Figure 4. Examples of carboxylic acids.
References
[1]Dzumbira, W.; Ali, N.; Duanmu, C.; Yang, Y.; Khan, A.; Ali, F.; Bilal, M.; Aleya, L.; Iqbal, H. M. N. Separation and remediation of environmental pollutants using metal–organic framework‑based tailored materials. Environ. Sci. Pollut. R. 2022, 29, 4822−4842.
[2]Li, H.; Eddaoudi, M.; O’Keeffe, M.; Yaghi, O. M. Design and synthesis of an exceptionally stable and highly porous metal-organic framework. Nature 1999, 402, 276−279.
[3]Eddaoudi, M.; Kim, J.; Rosi, N.; Vodak, D.; Wachter, J.; O’Keeffe, M.; Yaghi, O. M. Systematic design of pore size and functionality in isoreticular MOFs and their application in methane storage. Science 2002, 295, 469−472.

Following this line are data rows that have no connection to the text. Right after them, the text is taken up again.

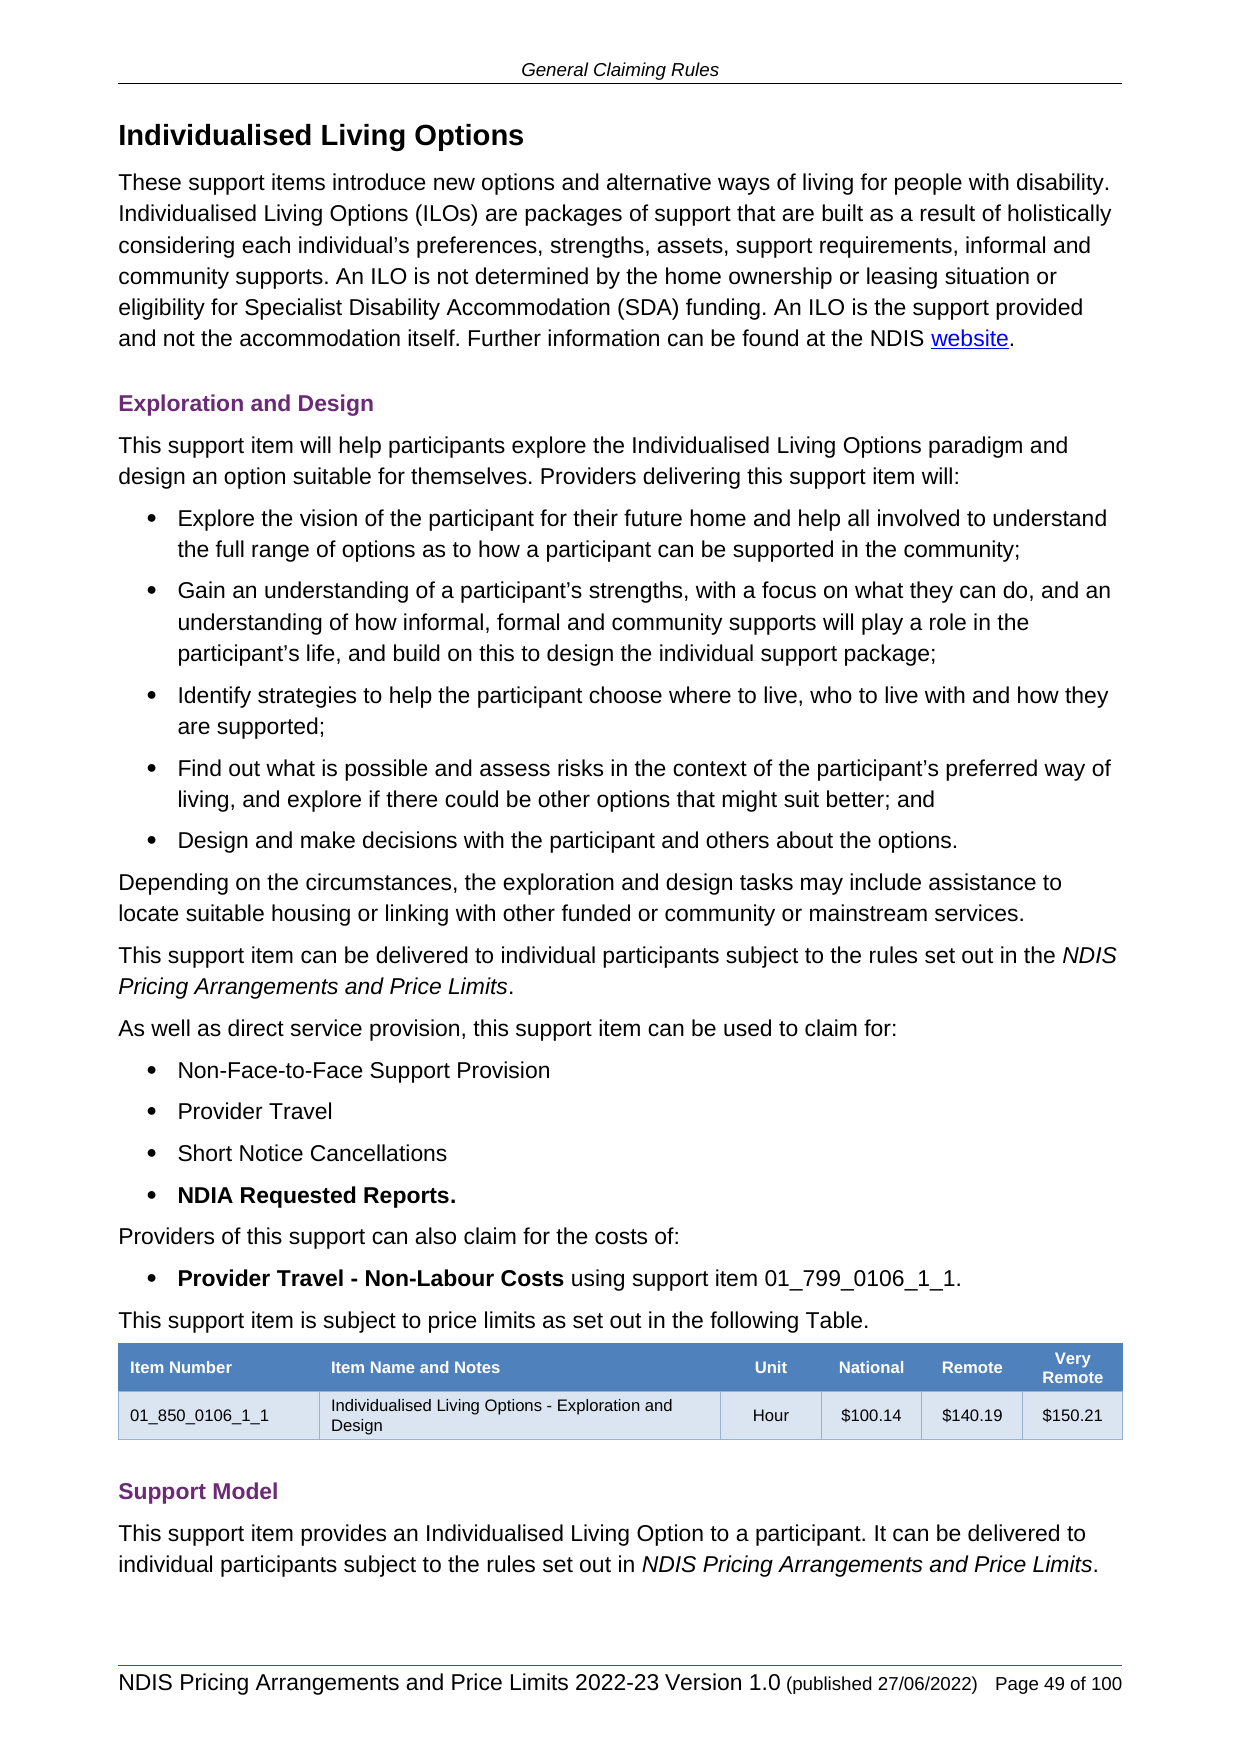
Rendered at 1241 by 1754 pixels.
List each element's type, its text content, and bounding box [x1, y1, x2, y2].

text Non-Face-to-Face Support Provision [148, 1052, 1122, 1083]
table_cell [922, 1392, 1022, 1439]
text Explore the vision of the participant for their future home and help all involved to understand the full range of options as to how a participant can be supported in the community; [148, 499, 1122, 562]
text This support item can be delivered to individual participants subject to the rules set out in the NDIS Pricing Arrangements and Price Limits. [118, 937, 1122, 999]
text Short Notice Cancellations [148, 1135, 1122, 1166]
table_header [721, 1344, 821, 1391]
subtitle Support Model [118, 1473, 1122, 1504]
text Depending on the circumstances, the exploration and design tasks may include assistance to locate suitable housing or linking with other funded or community or mainstream services. [118, 864, 1122, 927]
text Providers of this support can also claim for the costs of: [118, 1218, 1122, 1249]
text Provider Travel - Non-Labour Costs using support item 01_799_0106_1_1. [148, 1260, 1122, 1291]
text Identify strategies to help the participant choose where to live, who to live with and how they are supported; [148, 677, 1122, 739]
text Design and make decisions with the participant and others about the options. [148, 822, 1122, 854]
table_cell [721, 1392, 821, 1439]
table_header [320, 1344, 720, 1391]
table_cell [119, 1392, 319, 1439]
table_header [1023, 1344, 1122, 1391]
text Find out what is possible and assess risks in the context of the participant’s preferred way of living, and explore if there could be other options that might suit better; and [148, 749, 1122, 812]
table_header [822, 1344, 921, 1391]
text NDIA Requested Reports. [148, 1177, 1122, 1208]
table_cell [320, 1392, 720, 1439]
text Gain an understanding of a participant’s strengths, with a focus on what they can do, and an understanding of how informal, formal and community supports will play a role in the participant’s life, and build on this to design the individual support package; [148, 572, 1122, 666]
subtitle Exploration and Design [118, 385, 1122, 416]
text These support items introduce new options and alternative ways of living for people with disability. Individualised Living Options (ILOs) are packages of support that are built as a result of holistically considering each individual’s preferences, strengths, assets, support requirements, informal and community supports. An ILO is not determined by the home ownership or leasing situation or eligibility for Specialist Disability Accommodation (SDA) funding. An ILO is the support provided and not the accommodation itself. Further information can be found at the NDIS website. [118, 164, 1122, 352]
text This support item is subject to price limits as set out in the following Table. [118, 1302, 1122, 1333]
text As well as direct service provision, this support item can be used to claim for: [118, 1010, 1122, 1041]
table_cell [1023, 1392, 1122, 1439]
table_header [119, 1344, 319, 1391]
text Provider Travel [148, 1093, 1122, 1124]
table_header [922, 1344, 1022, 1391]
text This support item provides an Individualised Living Option to a participant. It can be delivered to individual participants subject to the rules set out in NDIS Pricing Arrangements and Price Limits. [118, 1515, 1122, 1577]
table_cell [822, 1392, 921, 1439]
text This support item will help participants explore the Individualised Living Options paradigm and design an option suitable for themselves. Providers delivering this support item will: [118, 427, 1122, 489]
subtitle Individualised Living Options [118, 118, 1122, 152]
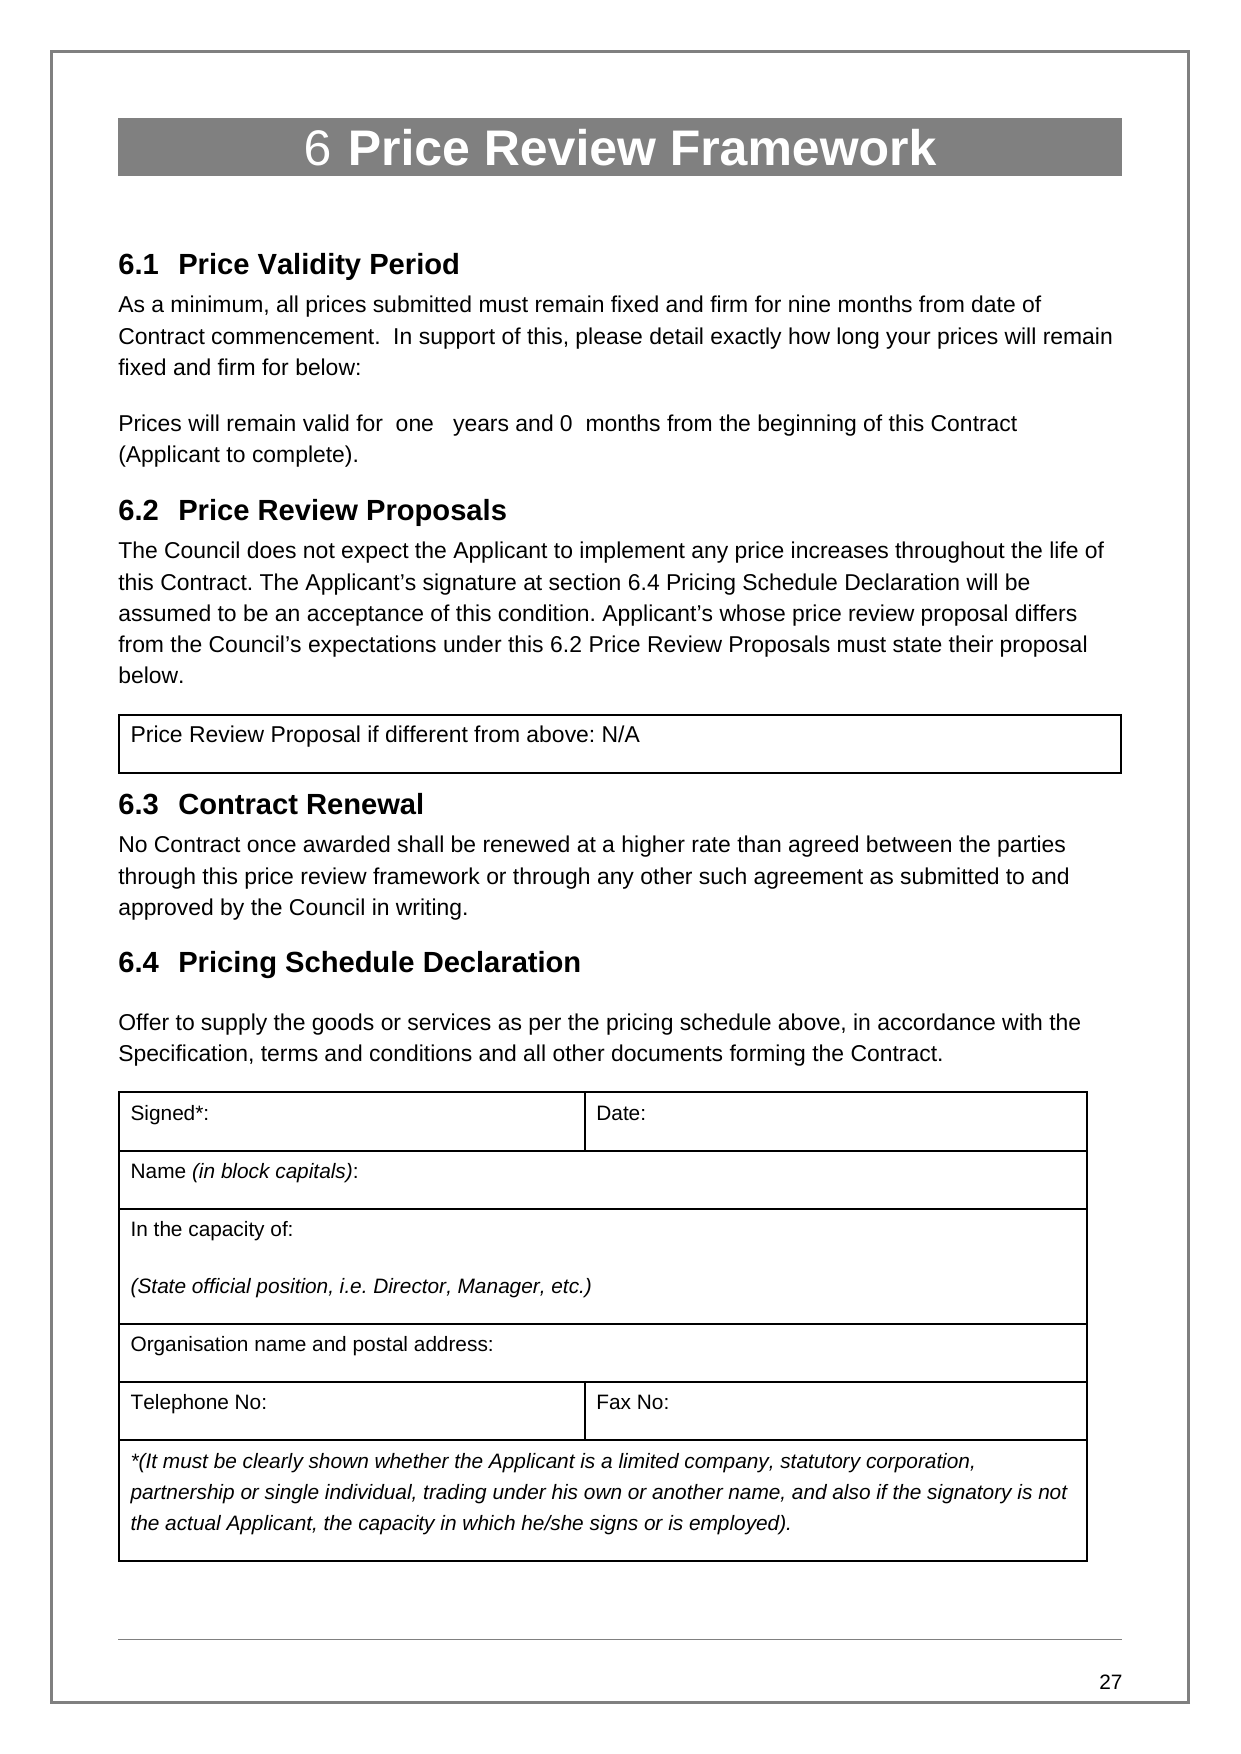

[4]Cai, G.; Yan, P.; Zhang, L.; Zhou, H.-C.; Jiang, H.-L. Metal-rganic framework-based hierarchically porous materials: Synthesis and applications. Chem. Rev. 2021, 121, 12278−12326.
[5]Salehipour, M.; Rezaei, S.; Rezaei, M.; Yazdani, M.; Mogharabi‑Manzari, M. Opportunities and challenges in biomedical applications of metal-organic frameworks. J. Inorg. Organomet. P. Mater. 2021, 31, 4443–4462.